Why the Karlov assassination might not change much
This indicates more about Turkey's domestic situation than its relationship with Russia
Russian Ambassador Andrei Karlov was assassinated in Ankara on Monday by a man assigned by Turkey to protect him. And much of the world could watch the very moment almost instantly, and listen to the killer's boasts of vengeance for Russia's bombing of Aleppo, Syria. In a year of sudden and unexpected stresses to the global order, this one was perhaps the most immediately frightening — but it might not actually change much.
The assassination occurred the day before a meeting between Russian, Turkish, and Syrian ministers was set to take place. The government of Syrian President Bashar al-Assad had just recaptured Aleppo, and the three countries were eager to discuss the near-term future of the conflict. But suddenly the two outside powers that put themselves in a position to underpin a political settlement in Syria seemed in danger of falling out. After reaching something like a recent nadir one year ago, when Turkish jets shot down a Russian plane near Syria, relations have been improving as Turkey and Russia work together on their shared interests in northern Syria.

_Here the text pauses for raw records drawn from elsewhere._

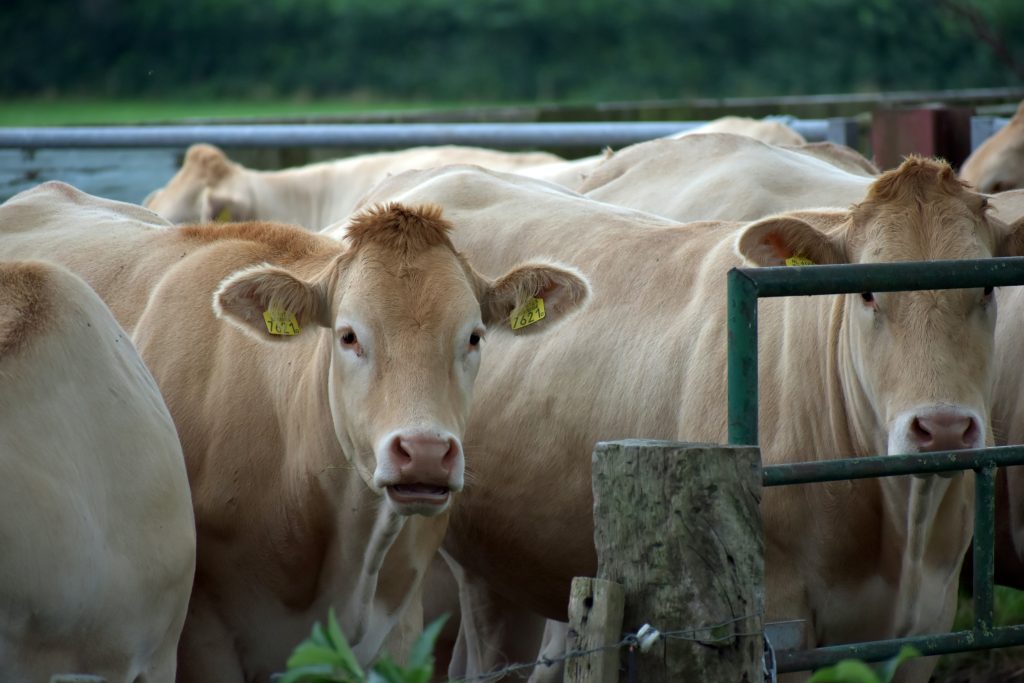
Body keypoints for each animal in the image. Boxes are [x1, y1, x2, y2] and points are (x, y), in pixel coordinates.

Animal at [352, 161, 1024, 683]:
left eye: (988, 289)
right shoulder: (780, 623)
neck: (897, 526)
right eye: (865, 293)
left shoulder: (924, 626)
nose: (941, 428)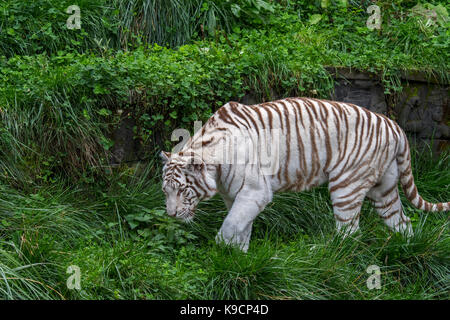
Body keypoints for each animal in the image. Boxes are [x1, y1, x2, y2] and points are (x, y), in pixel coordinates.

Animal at [160, 96, 448, 251]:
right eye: (165, 191)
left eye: (183, 190)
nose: (171, 215)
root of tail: (395, 126)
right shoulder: (235, 196)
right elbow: (241, 226)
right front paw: (238, 256)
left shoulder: (255, 192)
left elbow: (231, 225)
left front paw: (221, 251)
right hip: (383, 189)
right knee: (402, 221)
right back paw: (409, 249)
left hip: (346, 186)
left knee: (349, 232)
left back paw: (325, 254)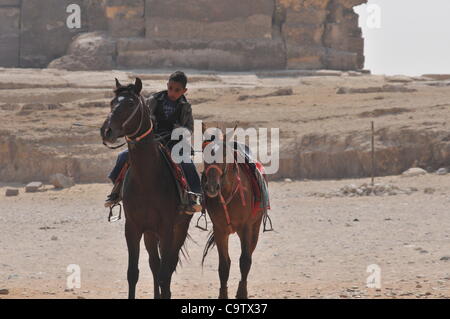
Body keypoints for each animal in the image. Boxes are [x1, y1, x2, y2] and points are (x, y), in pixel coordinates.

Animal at [100, 78, 192, 300]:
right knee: (154, 264)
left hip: (180, 227)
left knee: (168, 266)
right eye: (112, 102)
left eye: (130, 103)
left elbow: (165, 273)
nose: (106, 131)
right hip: (150, 233)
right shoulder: (133, 227)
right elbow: (133, 273)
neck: (147, 180)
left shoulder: (167, 229)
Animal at [201, 127, 268, 300]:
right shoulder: (220, 230)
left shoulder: (246, 228)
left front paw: (242, 293)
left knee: (249, 254)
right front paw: (223, 295)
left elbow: (244, 261)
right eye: (204, 154)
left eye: (224, 155)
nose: (212, 187)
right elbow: (224, 266)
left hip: (255, 227)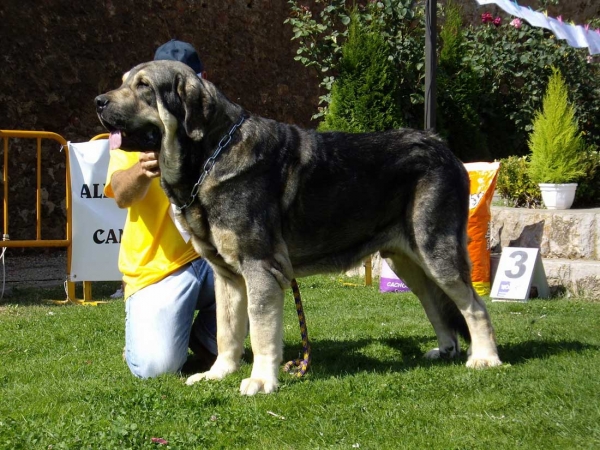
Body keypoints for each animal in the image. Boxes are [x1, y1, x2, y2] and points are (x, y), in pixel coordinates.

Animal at [97, 61, 502, 396]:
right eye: (123, 82)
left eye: (144, 86)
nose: (99, 101)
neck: (209, 155)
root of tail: (445, 149)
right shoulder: (228, 276)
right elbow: (227, 331)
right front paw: (218, 373)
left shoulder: (260, 267)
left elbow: (261, 330)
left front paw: (261, 380)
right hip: (406, 260)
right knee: (434, 301)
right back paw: (446, 348)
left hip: (436, 250)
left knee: (474, 305)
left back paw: (485, 358)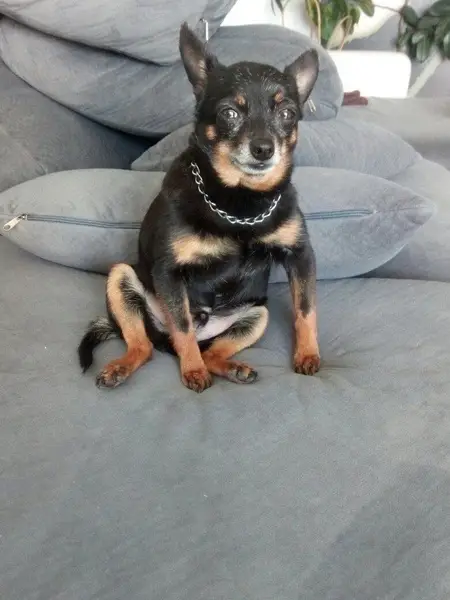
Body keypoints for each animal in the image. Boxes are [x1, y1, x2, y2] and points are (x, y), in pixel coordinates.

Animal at [77, 23, 321, 393]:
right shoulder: (169, 274)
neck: (241, 205)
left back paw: (233, 368)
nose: (264, 148)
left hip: (256, 315)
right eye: (229, 114)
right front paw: (192, 372)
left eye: (287, 114)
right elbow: (183, 326)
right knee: (147, 345)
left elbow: (305, 310)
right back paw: (124, 367)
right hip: (122, 279)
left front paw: (308, 355)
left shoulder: (300, 256)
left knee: (211, 352)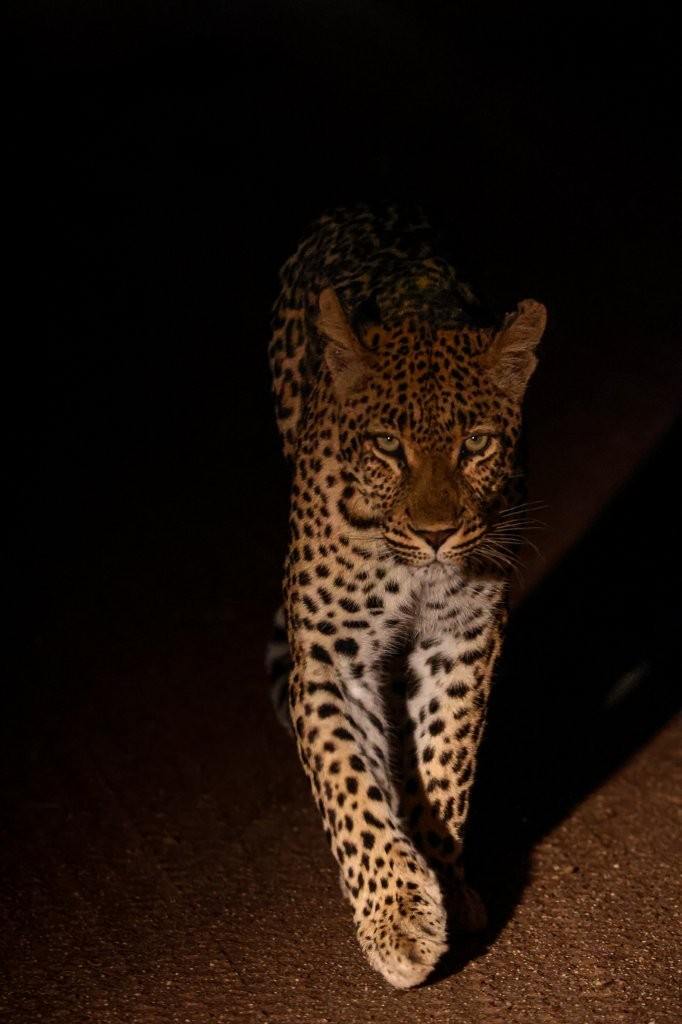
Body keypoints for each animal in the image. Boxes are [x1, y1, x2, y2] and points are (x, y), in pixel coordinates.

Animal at [265, 203, 546, 988]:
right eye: (388, 446)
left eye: (476, 444)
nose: (437, 533)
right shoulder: (329, 655)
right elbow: (347, 780)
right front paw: (396, 916)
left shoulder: (464, 635)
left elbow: (446, 757)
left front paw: (443, 878)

Turkish President Recep Tayyip Erdogan has been particularly anxious to achieve at least some kind of understanding with Vladimir Putin's regime in Moscow, both because Russia now seems determined to play a larger role in the Middle East and because Erdogan's own government recently contended with a coup that he blamed on people loyal to the exiled, U.S.-based Turkish preacher Muhammet Fethullah Gülen. At a time when Erdogan's government seems to be challenged from within, settling a quarrel with a major regional power became a priority.
But Karlov's killing highlights the way in which some dissenting elements within Turkey are far more advanced in their Islamist passions than Erdogan himself, and willing to act on them even as they are on duty for the government. Even though the video clearly shows the assassin exulting in his crime as vengeance for Aleppo, shouting a signature al-Nusra phrase, Turkish government sources and Turkish media are saying the killer is a Gulenist. That would be convenient for Erdogan, since he continues to imprison thousands of people in his effort to rout the forces that staged a coup against him. If the assassin is a Gulenist, the fresh outrage can be translated into continued support of this campaign. In truth, Erdogan may also face another internal challenge, from Dogu Perincek, the ultra-nationalist who has loyalists in the military itself.
Still, Russian and Turkish interests might find a way of staying aligned.
In the heat of passion, some Russian defense policy experts let out their anger about American support of moderate and not-so-moderate Syrian rebels. Russia's editor of National Defense, Igor Korotchenko, complained that this was not a single-man operation, but a “conspiracy” that stretched across the oceans.
The initial reaction from the Russian and Turkish governments has also been to downplay the idea of any mutual hostilities. Both want to proceed with their meetings on Syria in the coming days. Both vow to investigate the killing further, and both seem likely to use it as an occasion to redouble their efforts to suppress the enemies they have deemed terrorists, whether in Turkey or Syria.
But Erdogan's desire to appease Putin, and Putin's determination to get a good deal in the bargain, may mean a few adjustments to their relationship. The question left over is whether the Turkish people can be made to accept these terms when they come.